Lien Stripping and Bankruptcy [1-20-2015]

Lien Stripping and Bankruptcy
By Ronald Scott Kaniuk, Esq.

In the event a homeowner does not pay their regular maintenance fees to their homeowner or condominium association, the association is given the power to file a lien to secure those unpaid assessments. The association can foreclose on the lien or receive payment when the bank forecloses on its’ senior lien. However, the best collection efforts may be thwarted if a homeowner files for bankruptcy.

Most frequently, the homeowner files a petition under Chapter 7 (Liquidation) or Chapter 13 (Personal Reorganization). Though in some circumstances, the homeowner may be a family famrer (thus eligible for Chapter 12) or the assets/debts may exceed the Chapter 13 limits (thus requiring the homeowner to file a Personal Chapter 11). However, for purposes of this discussion, we will limit ourselves to Chapter 7 and Chapter 13 Cases.

Regardless of what chapter bankruptcy the homeowner files, the automatic stay will immediately go into effect, halting any and all collection efforts. No further action can be taken until either the bankruptcy is discharged (the case is over) or the foreclosing party (the lender and/or association obtains relief from the automatic stay.
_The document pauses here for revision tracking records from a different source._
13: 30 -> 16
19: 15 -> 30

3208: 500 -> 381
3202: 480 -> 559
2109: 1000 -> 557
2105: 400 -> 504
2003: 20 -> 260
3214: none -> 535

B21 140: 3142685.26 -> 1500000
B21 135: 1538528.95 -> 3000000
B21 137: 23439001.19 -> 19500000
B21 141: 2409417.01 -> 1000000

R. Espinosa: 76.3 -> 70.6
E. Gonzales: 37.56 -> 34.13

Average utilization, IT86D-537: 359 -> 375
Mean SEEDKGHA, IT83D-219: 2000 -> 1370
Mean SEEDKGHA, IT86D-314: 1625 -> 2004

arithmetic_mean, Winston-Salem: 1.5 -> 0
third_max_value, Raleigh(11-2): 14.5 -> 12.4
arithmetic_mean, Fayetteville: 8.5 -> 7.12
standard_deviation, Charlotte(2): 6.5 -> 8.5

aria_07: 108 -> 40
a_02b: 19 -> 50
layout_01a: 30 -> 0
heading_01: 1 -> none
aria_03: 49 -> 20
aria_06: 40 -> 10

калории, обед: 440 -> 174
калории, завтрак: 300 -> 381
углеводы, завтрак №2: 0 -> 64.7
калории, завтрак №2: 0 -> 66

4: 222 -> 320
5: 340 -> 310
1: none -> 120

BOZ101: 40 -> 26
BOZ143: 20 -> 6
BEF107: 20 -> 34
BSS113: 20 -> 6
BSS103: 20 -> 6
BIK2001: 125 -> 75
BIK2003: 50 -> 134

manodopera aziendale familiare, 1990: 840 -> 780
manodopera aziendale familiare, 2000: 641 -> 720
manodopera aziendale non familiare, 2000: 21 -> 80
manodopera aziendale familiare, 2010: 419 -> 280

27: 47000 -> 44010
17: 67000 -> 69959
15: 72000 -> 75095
In a Chapter 13 case, the homeowner will need to propose an individual plan of reorganization to repay their secured debts in full and to pay a minimum amount to unsecured creditors (based on income and ability to pay). The association will be a secured creditor by virtue of the previously-filed lien. However, if the property is worth less than the amount of the first mortgage, then the debtor will be able to strip the lien—turning it from a fully secured lien into a fully unsecured lien.

Prior to 2012, the result was different in Chapter 13 cases. There, the homeowner would receive a discharge of their debts, but the association lien would remain valid as against the property. However, that changed with the 11th Circuit’s decision in McNeal vs. GMAC Mortgage, LLC (In re McNeal), 735 F.3d 1263 (11th Cir. 2012). Now, a homeowner can file a Chapter 7 petition, strip down the association lien (based on the same analysis as to whether the property is worth less than the first mortgage) and keep the property by paying the going-forward assessments. The 11th Circuit decision is the minority viewpoint nationwide, and the United States Supreme Court has agreed to hear arguments about this issue in Bank of America, N.A. v. Caulkett,v. Caulkett, which is now pending on appeal. Hopefully, the United States Supreme Court will explain that lien stripping in Chapter 7 is not permitted, keeping association liens alive after bankruptcy proceedings and thereby providing the association a better chance of collecting past due assessments!

1-If the Safe Harbor provisions apply in a Bank Foreclosure, then the Association’s recovery from the Bank will be limited to 12 months of maintenance payments or 1% of mortgage, whichever is less.